Haptoglobin (Hp) is a plasma glycoprotein synthesized by hepatocytes and secreted in response to inflammation and infection [23]. The main role of Hp is to bind free haemoglobin (Hb) released during the intravascular destruction of erythrocytes [24], forming the Hp–Hb complex, and by doing so, to prevent oxidative stress on the vasculature. Clinical studies suggested that Hp polymorphism is a risk factor for the development of cardiovascular disease and an independent predictor of cardiovascular outcomes in these patients [25]. There are two common alleles for Hp (1 and 2) and, therefore, three common Hp genotypes: Hp 1-1, Hp 2-1, and Hp 2-2. The antioxidant protection provided by Hp is genotype-dependent; the protein encoded by Hp 1-1 provides superior antioxidant protection compared with that encoded by Hp 2-2. One study shown that diabetic individuals with Hp 2-2 are more likely to develop nephropathy, retinopathy, and cardiovascular disease than those with the Hp 2-1 or Hp 1-1 genotypes [26]. The potential mechanism by which Hp2-2 genotype may cause increased risk of vascular complications is via elevated oxidative stress and/or inflammation. Therefore, decreasing oxidative stress in patients with diabetes using antioxidant supplements may help reduce the risk of cardiovascular events [27]. In our study haptoglobin was identified as an upregulated urine protein in two diabetic groups. We suppose that overexpression in this protein can be associated with intravascular destruction in diabetic dogs. There is a need to determine if the haptoglobin is associated with an increased risk for the development of diabetic nephropathy in a larger group of dogs at various stages of diabetic nephropathy.

Glutaredoxin-3. Glutaredoxins utilize the reducing power of glutathione to maintain and regulate the cellular redox state and redox-dependent signaling pathways, for instance, by catalyzing reversible protein S-glutathionylation. Due to the general importance of these processes, glutaredoxins have been implied in various physiological and disease-related conditions, such as immune defense, cardiac hypertrophy, hypoxia-reoxygenation insult, neurodegeneration and cancer development, progression as well as treatment in humans and animal models [28]. The exact role of Glutaredoxin-3 is still unclear.

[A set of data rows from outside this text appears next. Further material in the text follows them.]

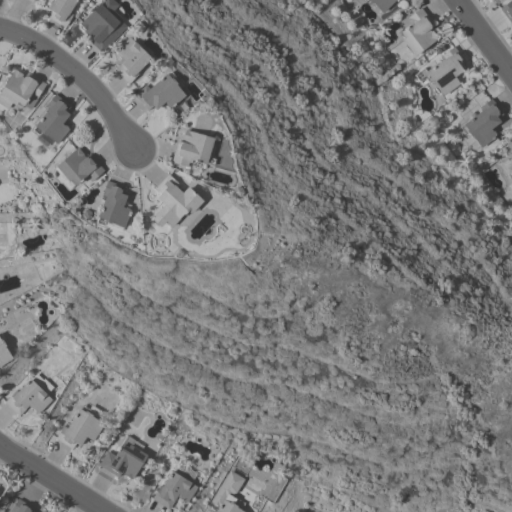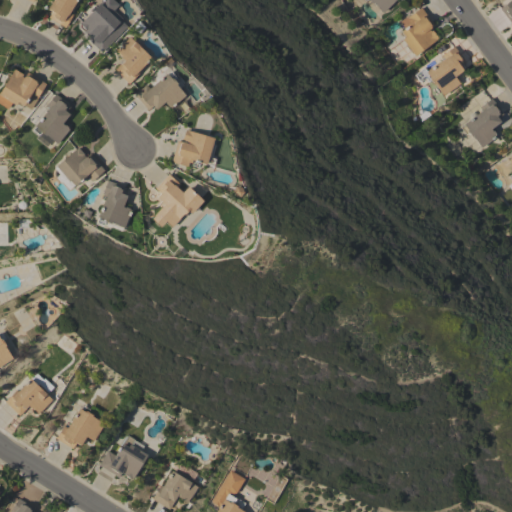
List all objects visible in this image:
building: (30, 0)
building: (30, 0)
building: (379, 4)
building: (381, 4)
building: (59, 10)
building: (507, 10)
building: (60, 11)
building: (507, 12)
building: (101, 24)
building: (99, 26)
building: (415, 31)
building: (417, 32)
road: (483, 38)
building: (129, 59)
building: (130, 59)
building: (445, 71)
building: (444, 72)
road: (77, 76)
building: (19, 89)
building: (19, 90)
building: (158, 93)
building: (160, 93)
building: (53, 119)
building: (53, 119)
building: (481, 123)
building: (483, 123)
building: (190, 148)
building: (193, 150)
building: (78, 166)
building: (77, 167)
building: (510, 175)
building: (510, 176)
building: (174, 201)
building: (172, 202)
building: (112, 205)
building: (113, 205)
building: (3, 351)
building: (3, 354)
building: (30, 395)
building: (26, 398)
building: (79, 428)
building: (78, 429)
building: (122, 459)
building: (123, 459)
road: (53, 478)
building: (172, 490)
building: (173, 490)
building: (225, 493)
building: (228, 494)
building: (21, 507)
building: (21, 507)
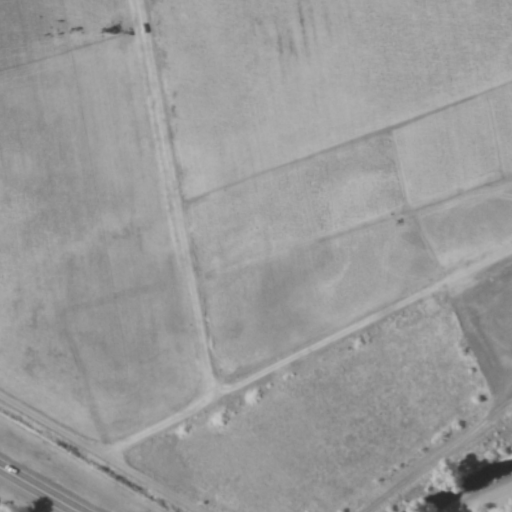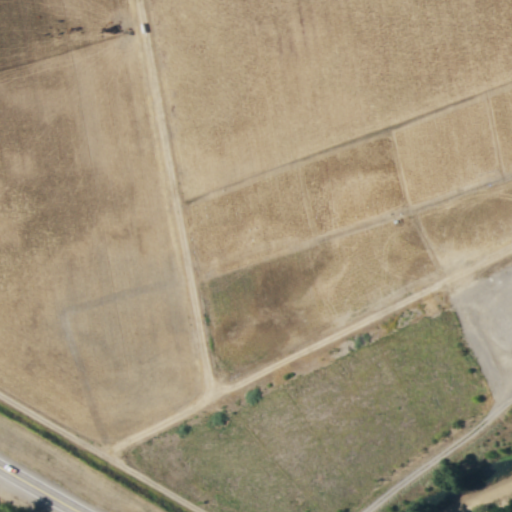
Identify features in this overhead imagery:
road: (438, 455)
road: (39, 489)
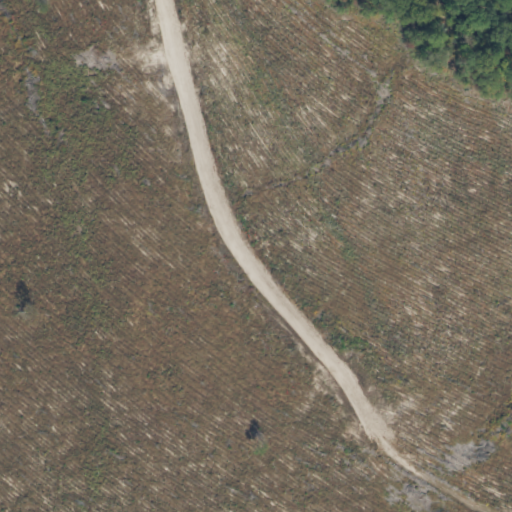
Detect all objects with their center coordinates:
road: (228, 217)
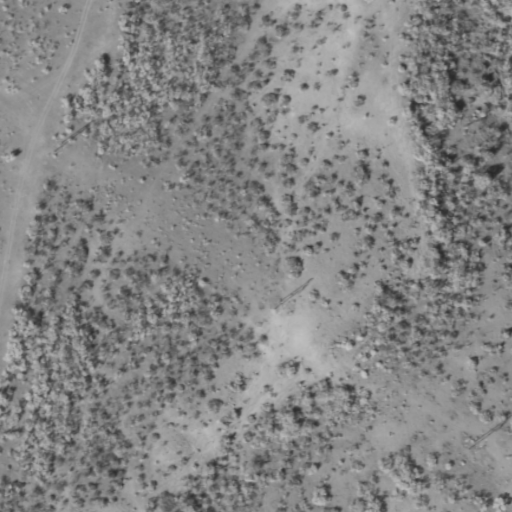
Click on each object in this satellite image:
power tower: (57, 146)
road: (148, 216)
power tower: (276, 304)
power tower: (471, 444)
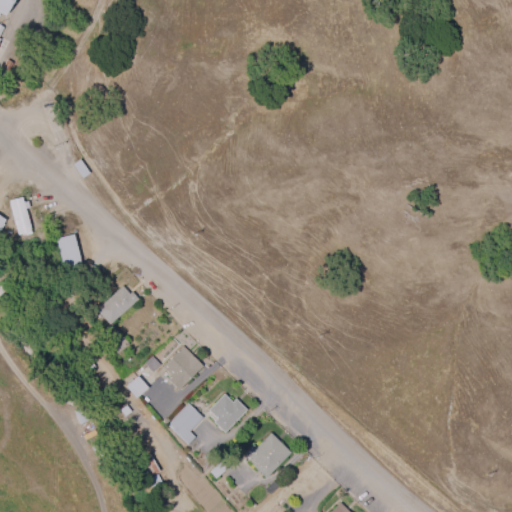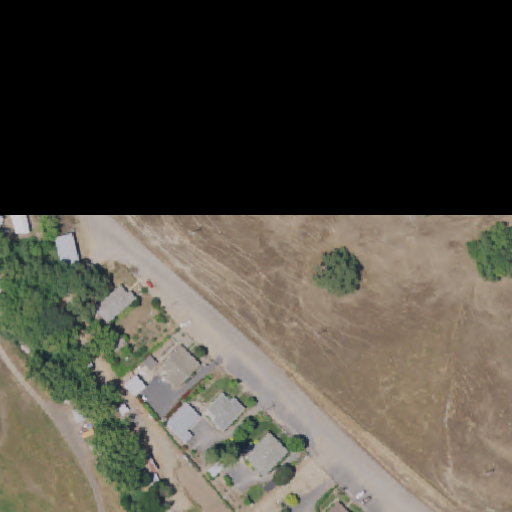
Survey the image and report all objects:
building: (3, 6)
road: (13, 26)
building: (18, 215)
building: (0, 218)
building: (66, 249)
crop: (290, 299)
building: (113, 303)
road: (209, 316)
building: (179, 366)
building: (134, 385)
building: (224, 411)
building: (182, 422)
building: (264, 453)
building: (146, 464)
building: (337, 508)
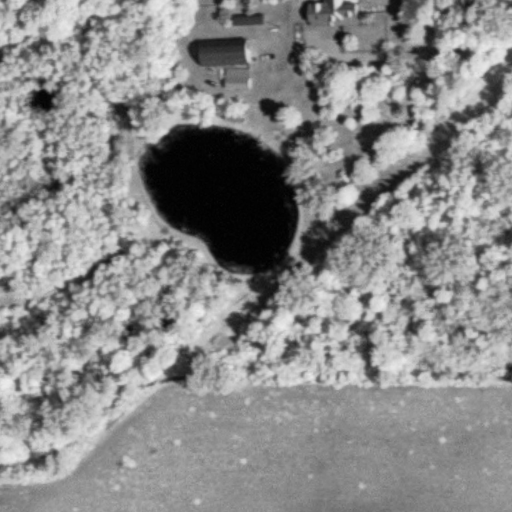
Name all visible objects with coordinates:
building: (333, 14)
road: (282, 22)
building: (224, 53)
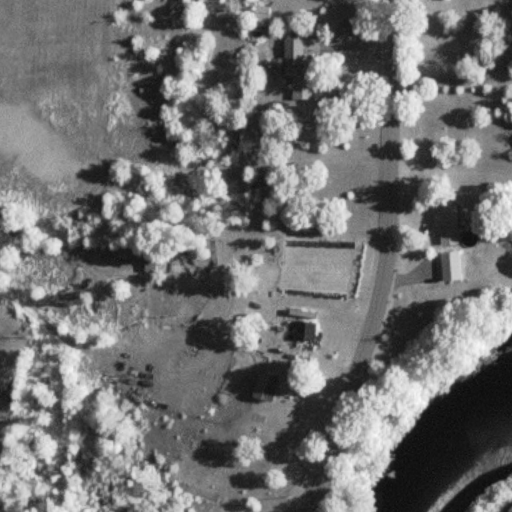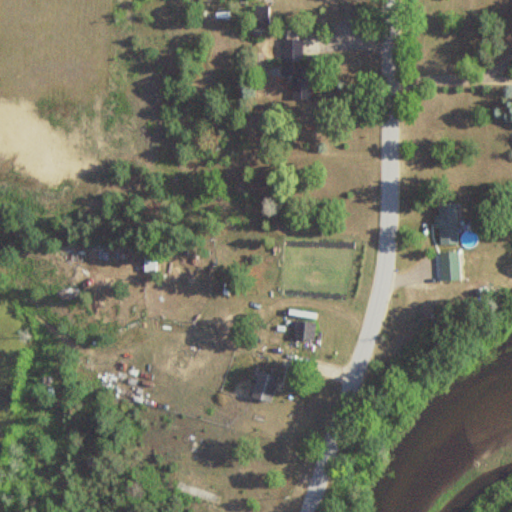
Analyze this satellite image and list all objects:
building: (291, 54)
road: (438, 73)
road: (487, 75)
building: (445, 224)
building: (148, 260)
road: (381, 262)
building: (302, 331)
building: (262, 386)
river: (444, 447)
building: (194, 492)
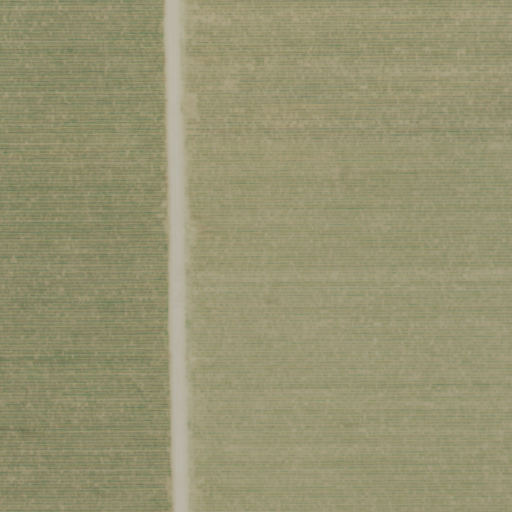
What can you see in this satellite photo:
crop: (256, 256)
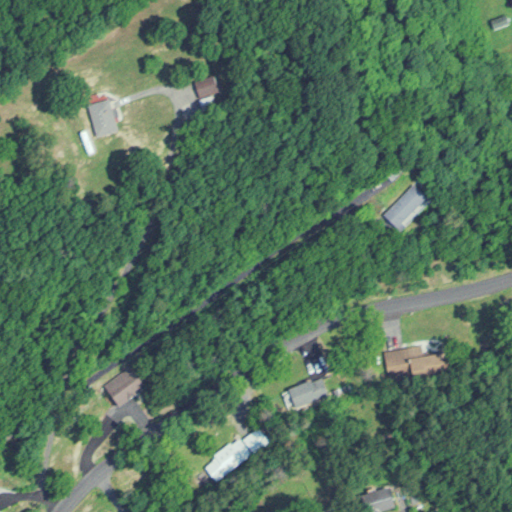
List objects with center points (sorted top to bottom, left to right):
building: (209, 85)
building: (213, 106)
building: (105, 116)
building: (410, 205)
road: (105, 304)
road: (265, 352)
building: (129, 384)
building: (305, 391)
building: (219, 460)
road: (105, 494)
building: (381, 500)
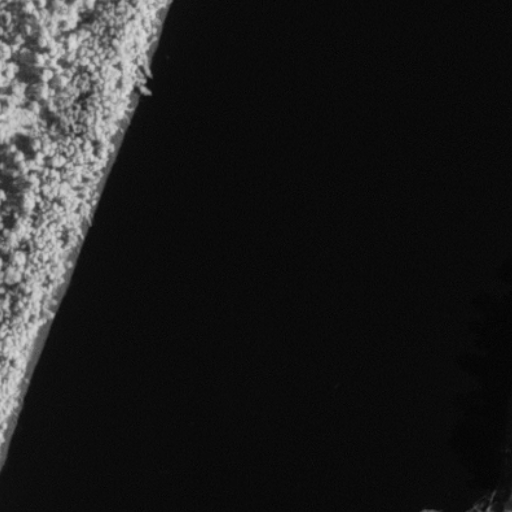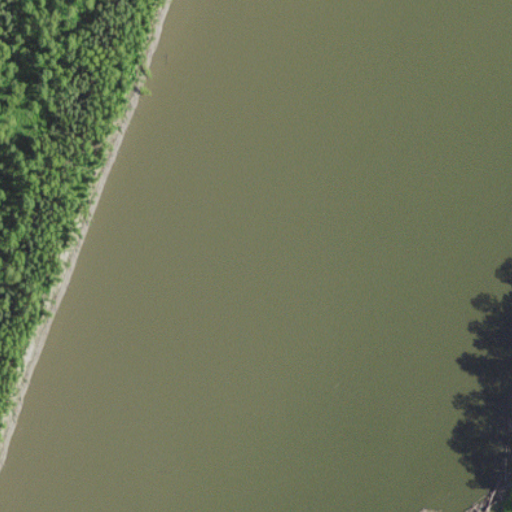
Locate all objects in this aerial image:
river: (146, 252)
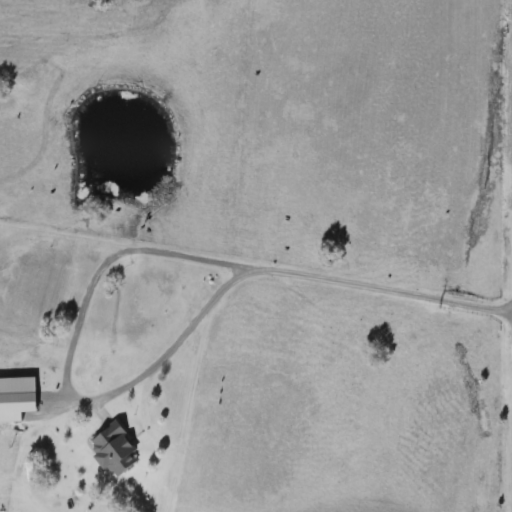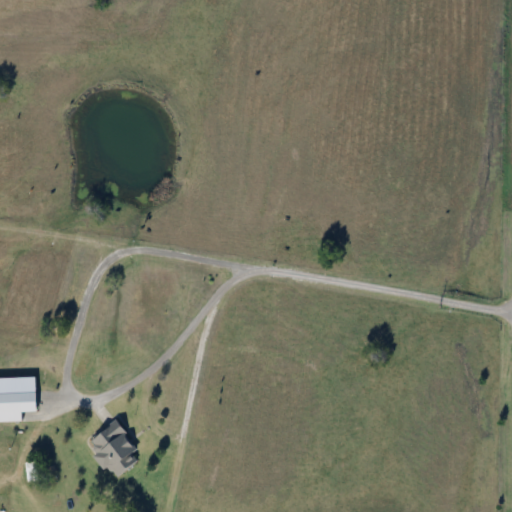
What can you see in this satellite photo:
road: (123, 250)
building: (18, 405)
building: (116, 448)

Zinc Finger Protein 2. Zinc finger protein ZIC2 is encoded by the ZIC2 gene and can interact with DNA and proteins [29] Gene ontology (GO) annotations related to ZIC2 gene include DNA-binding transcription factor activity and chromatin DNA binding [30]. These proteins are involved in the regulation of multiple steps of RNA metabolism, including mRNA splicing, polyadenylation, transportation, translation and decay. Several zinc finger proteins, are crucial for many aspects of immune regulation by targeting mRNAs for degradation and modulation of signaling pathways [31]. There is lack of information regarding Zinc Finger Protein 2 in diabetes mellitus. It is interesting that in our study we have noticed overexpression of this protein in microalbuminuric urine. Certainly, it is worth to broaden the study and analyze the contribution of Zinc Finger Protein 2 in the pathophysiology of diabetes mellitus.

5. Conclusions

In summary, to the best of our knowledge, this study is the first to study the urinary proteome of dogs with diabetes mellitus. It seems that certain specific proteins are expressed in the urine, and those markers can be linked with diabetes mellitus pathology. Our study supports the current view of diabetic complications as a disease where inflammation, oxidative stress, and impaired cellular redox state play a crucial role, making these processes a target for potential future treatment. Due to the limitations of this pilot study, further investigations on canine urine in diabetes mellitus should be conducted, involving larger patient groups to verify their significance in the diagnosis and prognosis of the disease.